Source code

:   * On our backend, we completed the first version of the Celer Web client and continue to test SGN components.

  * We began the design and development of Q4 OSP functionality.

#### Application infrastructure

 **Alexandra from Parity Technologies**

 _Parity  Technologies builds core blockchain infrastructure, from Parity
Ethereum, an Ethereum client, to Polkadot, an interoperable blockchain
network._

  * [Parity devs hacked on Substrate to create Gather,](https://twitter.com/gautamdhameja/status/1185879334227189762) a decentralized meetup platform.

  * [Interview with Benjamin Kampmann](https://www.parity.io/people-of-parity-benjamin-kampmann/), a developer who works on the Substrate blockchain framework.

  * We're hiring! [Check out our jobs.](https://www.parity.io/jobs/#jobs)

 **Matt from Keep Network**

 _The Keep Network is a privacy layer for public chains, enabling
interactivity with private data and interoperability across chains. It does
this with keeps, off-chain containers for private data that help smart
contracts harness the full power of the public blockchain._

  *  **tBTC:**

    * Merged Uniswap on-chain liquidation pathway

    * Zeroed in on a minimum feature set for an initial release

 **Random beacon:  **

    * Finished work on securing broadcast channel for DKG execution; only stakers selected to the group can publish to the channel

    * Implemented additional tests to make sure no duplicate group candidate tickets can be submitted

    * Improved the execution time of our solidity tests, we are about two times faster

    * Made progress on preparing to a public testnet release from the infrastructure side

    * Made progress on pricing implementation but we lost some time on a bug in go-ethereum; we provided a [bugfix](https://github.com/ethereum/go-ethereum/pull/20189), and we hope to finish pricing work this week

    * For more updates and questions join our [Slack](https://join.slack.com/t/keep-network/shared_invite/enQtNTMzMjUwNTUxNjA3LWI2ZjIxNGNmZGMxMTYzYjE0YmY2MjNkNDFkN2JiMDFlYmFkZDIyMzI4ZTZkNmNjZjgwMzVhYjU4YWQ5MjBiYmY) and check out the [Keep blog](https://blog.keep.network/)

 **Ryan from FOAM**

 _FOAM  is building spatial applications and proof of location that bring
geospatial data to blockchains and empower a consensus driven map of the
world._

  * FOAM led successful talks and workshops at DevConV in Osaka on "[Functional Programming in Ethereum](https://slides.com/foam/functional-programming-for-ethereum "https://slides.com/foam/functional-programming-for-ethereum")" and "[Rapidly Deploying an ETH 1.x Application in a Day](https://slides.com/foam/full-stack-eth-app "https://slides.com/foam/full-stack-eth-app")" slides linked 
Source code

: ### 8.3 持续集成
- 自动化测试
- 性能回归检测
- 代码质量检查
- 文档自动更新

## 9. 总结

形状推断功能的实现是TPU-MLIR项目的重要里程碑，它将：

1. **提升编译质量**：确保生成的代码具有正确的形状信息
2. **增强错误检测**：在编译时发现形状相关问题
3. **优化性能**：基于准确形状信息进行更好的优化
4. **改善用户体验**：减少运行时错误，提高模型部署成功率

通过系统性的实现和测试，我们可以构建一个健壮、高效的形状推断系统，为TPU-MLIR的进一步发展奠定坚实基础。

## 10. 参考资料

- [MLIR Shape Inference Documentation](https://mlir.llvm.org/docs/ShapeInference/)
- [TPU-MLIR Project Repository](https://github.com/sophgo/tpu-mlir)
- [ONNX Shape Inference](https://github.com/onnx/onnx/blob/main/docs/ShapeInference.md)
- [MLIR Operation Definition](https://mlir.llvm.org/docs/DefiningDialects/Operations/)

• _WHAT IS REQUIRED_
Print the lines from the one containing "1. **提升编译质量**：确保生成的代码具有正确的形状信息" through the end of the items above, both ends included, reproducing each line unchanged.

• _EXERCISE SOLUTION_
1. **提升编译质量**：确保生成的代码具有正确的形状信息
2. **增强错误检测**：在编译时发现形状相关问题
3. **优化性能**：基于准确形状信息进行更好的优化
4. **改善用户体验**：减少运行时错误，提高模型部署成功率

通过系统性的实现和测试，我们可以构建一个健壮、高效的形状推断系统，为TPU-MLIR的进一步发展奠定坚实基础。

## 10. 参考资料

- [MLIR Shape Inference Documentation](https://mlir.llvm.org/docs/ShapeInference/)
- [TPU-MLIR Project Repository](https://github.com/sophgo/tpu-mlir)
- [ONNX Shape Inference](https://github.com/onnx/onnx/blob/main/docs/ShapeInference.md)
- [MLIR Operation Definition](https://mlir.llvm.org/docs/DefiningDialects/Operations/)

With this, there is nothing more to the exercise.